2018 Rule Changes in Uno

The ‘Wild Shuffle Hands’ and ‘Wild Customisable’ cards were added to the Uno deck in 2018. The player who plays the Wild Shuffle Hands takes every players’ cards, shuffles and re-deals them. Wild Customisable cards are blank and any house rule can be assigned to them. Both of these cards can be played at any time, and are both worth 40 points when a player goes out.

Card and Deck Styles in Uno

The Uno card deck consists of 112 cards. There are 4 different colours of cards: Yellow, Blue, Red and Green.

Each of the four colours have 25 different cards including one zero, two cards for each of the numbers between 1 and 9, two ‘Skip’ cards, two ‘Draw Two’ cards, and two ‘Reverse’ cards.

Additionally, the deck has four ‘Wild’ cards, four ‘Wild Draw Four’ cards, one ‘Wild Shuffle Hands’ cards, and three ‘Wild Customisable’ cards

In 2018, the ‘Wild Shuffle Hands’ and the ‘Wild Customisable’ cards were introduced to the game. Card decks that were manufactured before 2018 will not have these cards and therefore, only have 108 cards in the deck.

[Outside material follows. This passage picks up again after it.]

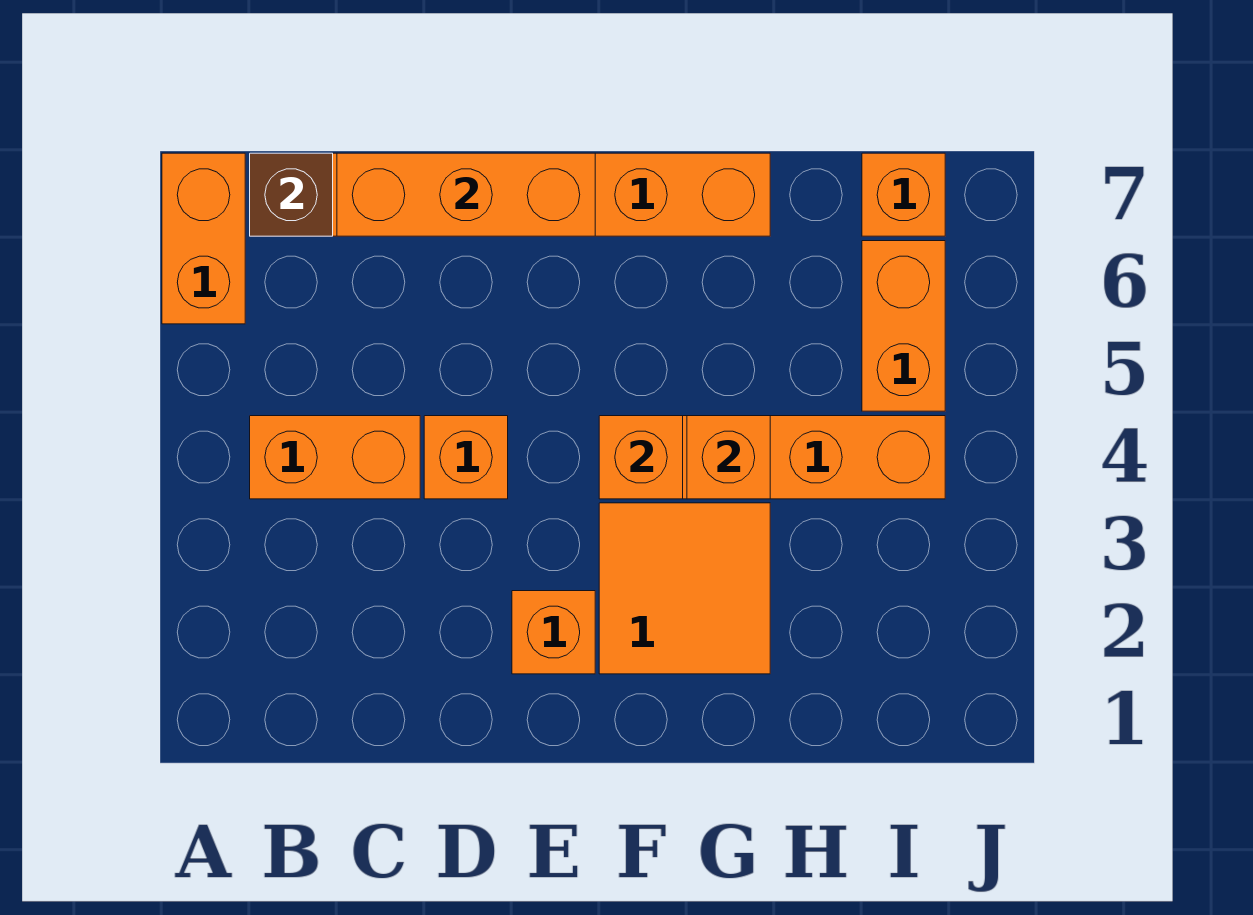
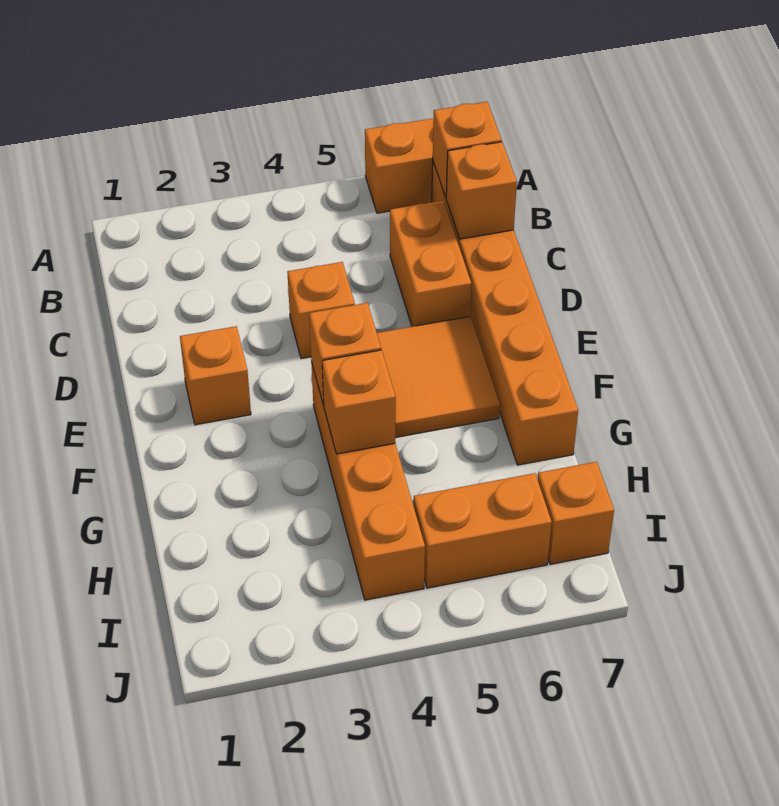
orange brick B4:C4 level 1 -> orange brick C6:D6 level 1
brown brick B7 level 2 -> orange brick B7 level 2
orange brick C7:E7 level 2 -> orange brick C7 level 2
orange tile F2:G3 level 1 -> orange tile E5:F6 level 1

Uno cards have changed design over the years. Some cards have symbols to explain their action, while other cards have words. Older decks had letters only.

In 2017, an Uno ColorAdd deck was designed specifically for those who struggle with colour blindness. Also in 2019, a Braille version of Uno was released so blind people can also play.

Special Uno Games

There are so many different versions of Uno games. For example, Uno Attack, Uno Blast, Uno 50th Anniversary, Uno Wild Twists, Get Wild for Uno, Uno Go! and so much more.

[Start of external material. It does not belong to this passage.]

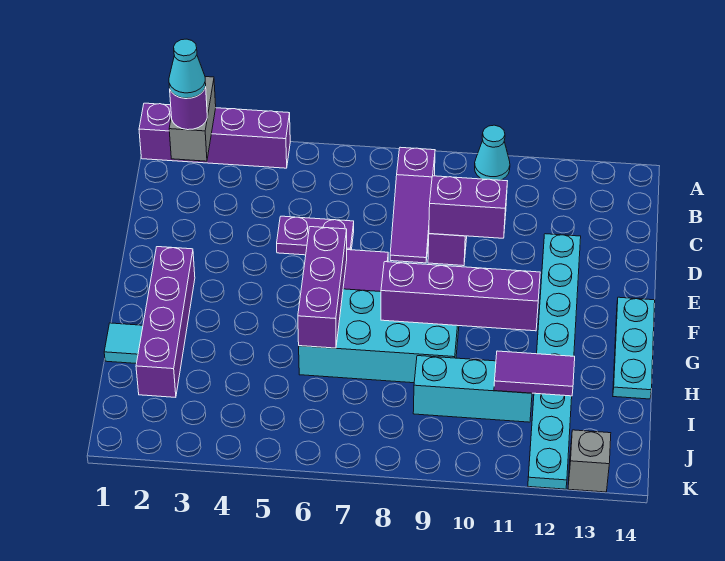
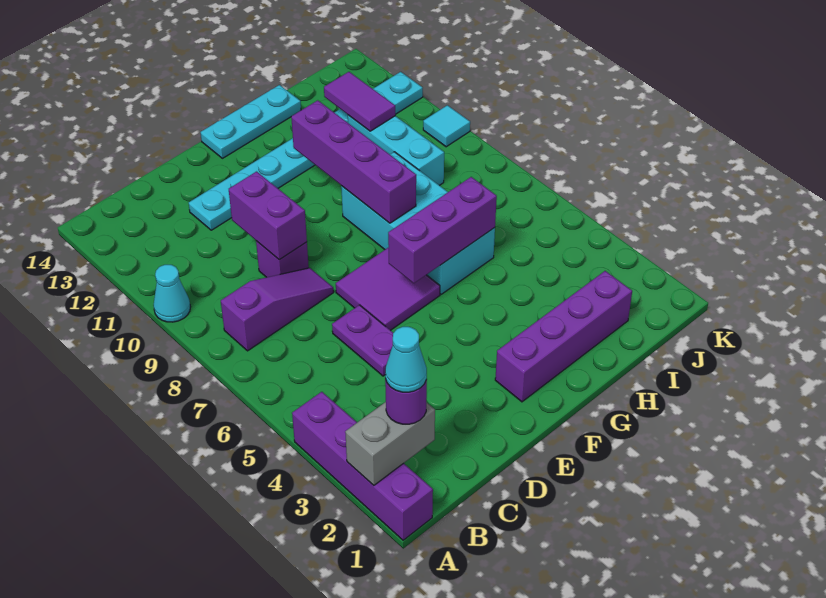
cyan tile H1 level 1 -> cyan tile K10 level 1
grey brick K13 level 1 -> none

Uno H2O - A Unique Variation of Uno

The perfect Uno game to play by the pool!

Uno H2O is identical to the standard pre-2018 Uno deck, but the cards are transparent and waterproof. Also, there is a ‘Wild Downpour’ card, which is similar to ‘Wild’ and ‘Wild Draw Four’ cards in a standard deck.

Uno Video Games

Uno has expanded from a card game to different variations of video games. Uno video games are available on PlayStation, Xbox, Nintendo Switch, Gameboy, Android and iOS mobile devices and more.

Variations of Uno

With all the special versions, house rules, video games and the continuation of new variations being released, there are many different variations available to standard Uno.

In 2018, Mattel released a spin-off of Uno called Dos. Dos incorporates a centre row of discard piles, where you can discard pairs of cards that add up to the card on top of one of the piles. Dos can be played with two decks of standard card playing games by playing Jokers as if they are Zeroes, and Royalty cards are treated as special cards.

Spin-Offs of Uno

Uno Slot – A Casino Game Based on Uno

A video slot machine based on Uno was released by International Gaming Technology (IGT) in 2002.

Similar Games to Uno

If you enjoy playing Uno, you may also like Crazy Eights, Mao, Black Jack (Switch), Switch the card game, Eleusis, Last Card, Macau, O’NO 99, Phase 10, Skip-BO, Wot!, One Card, and Taki.

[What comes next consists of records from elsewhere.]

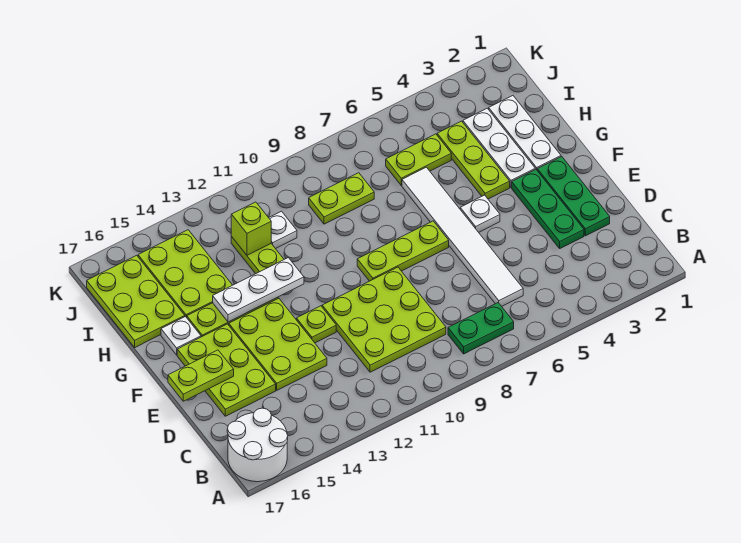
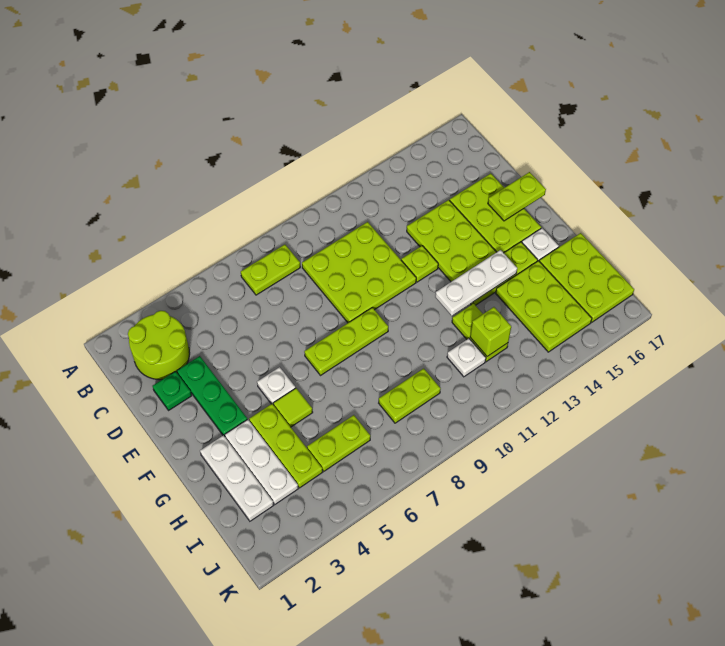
white round brick A16:B17 level 1 -> none
none -> lime round brick B2:C3 level 1
green plate B7:B8 level 1 -> lime plate B7:B8 level 1
white tile C6:H6 level 1 -> none
green plate D2:F2 level 1 -> green plate D2 level 1
none -> lime tile G5 level 1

What if your last card is a Wild Swap Hands or a Wild Shuffle Hands?

If the last card in a player’s hand is the Wild Swap Hands card or the Wild Shuffle Hands card, you can treat these cards like a normal Wild card in this situation. If you play a Wild Swap Hands or a Wild Shuffle Hands as your last card, no further action is required, and that player wins.

What if you prefer Uno with either the Wild Shuffle Hands or Wild Swap Hands card?

When you purchase Uno, check the back of the box and it will tell you what version of the game it is. The box will tell you if it contains the Wild Swap Hands card or the Wild Shuffle Hands card. This way you know you will purchase your favourite version of Uno!